Despite this, unique and exclusive luxury properties were still sought-after by wealthy buyers. Notable transactions were recorded in January. 
 
Likewise, in the land sale market, local developer SEA Holdings won the luxury residential site in Repulse Bay for HK$1.19 billion, or an accommodation value of about HK$62,352 per sq ft. This demonstrates developers’ confidence in the outlook for the luxury residential market in Hong Kong. 
 
Because of the worsening fifth wave of the pandemic and tightened social distancing restrictions, developers will likely delay or reschedule their launch plans for new projects. Overall residential market sentiment and activity are expected to remain inactive in the near term. 
 
Retail
 
The resurgence of COVID-19 infections in the community prompted the government to re-impose stringent social distance restrictions in recent weeks.

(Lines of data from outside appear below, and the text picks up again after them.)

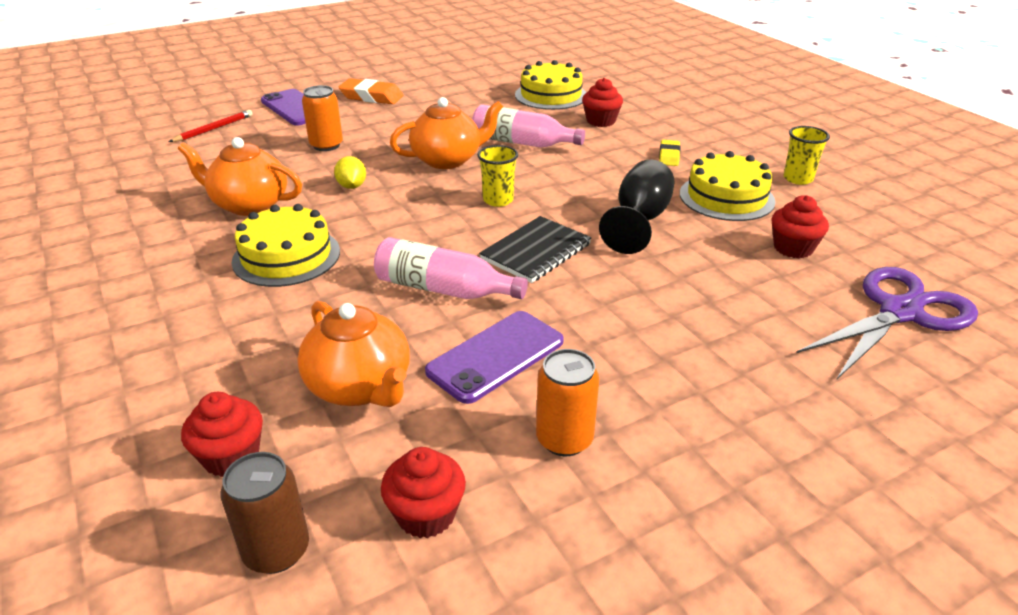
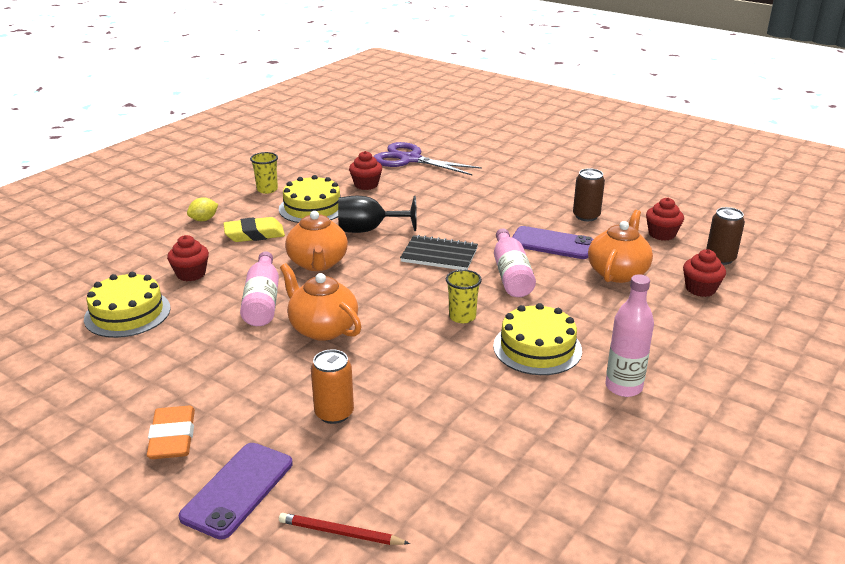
camera: 115 degrees left, 5 degrees down
orange teapot [178,137,302,216] -> orange teapot moved to [285,211,348,271]
yellow lemon [334,156,366,189] -> yellow lemon moved to [187,197,218,221]
yellow cup [477,145,518,207] -> yellow cup moved to [446,269,482,323]
orange can [536,349,599,456] -> brown can [573,168,605,221]
yellow eraser [659,140,681,166] -> yellow eraser [223,217,285,242], size x1.65
none -> pink bottle [606,274,654,397]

The epidemic has repeatedly delayed border reopening plans, and retailers missed the important consumption seasons of Chinese New Year and Valentine’s Day. In addition, starting from 24 February, only vaccinated people will be permitted in shopping malls, supermarkets and other specified premises under a “vaccine pass” scheme. All these measures have severely dampened consumer sentiment and impacted footfall, and will take a heavy toll on the retail sector.
 
Under the current social distancing rules, F&B sector is among the most affected. While there was some light at the end of the tunnel by entering 2022, the current COVID outbreak has significantly dampened not only their short-term performance but could drive some operations out of business. 
 
Being different to the previous waves of pandemic, sales performance in community malls are not suffering less as the current outbreak is spreading across the city. Community lockdowns and compulsory testing have significantly lowered the footfall in most shopping centres in both core and non-core areas. 
 
We believe that the latest round of measures under the Anti-epidemic Fund will provide some timely relief to retailers. Given the severe epidemic situation, retailers are still in dire straits and potential tenants are not convinced for opening new stores. In battling the challenging environment amid exceptional uncertainty, landlords and tenants should work together and try to find a mutually beneficial solution.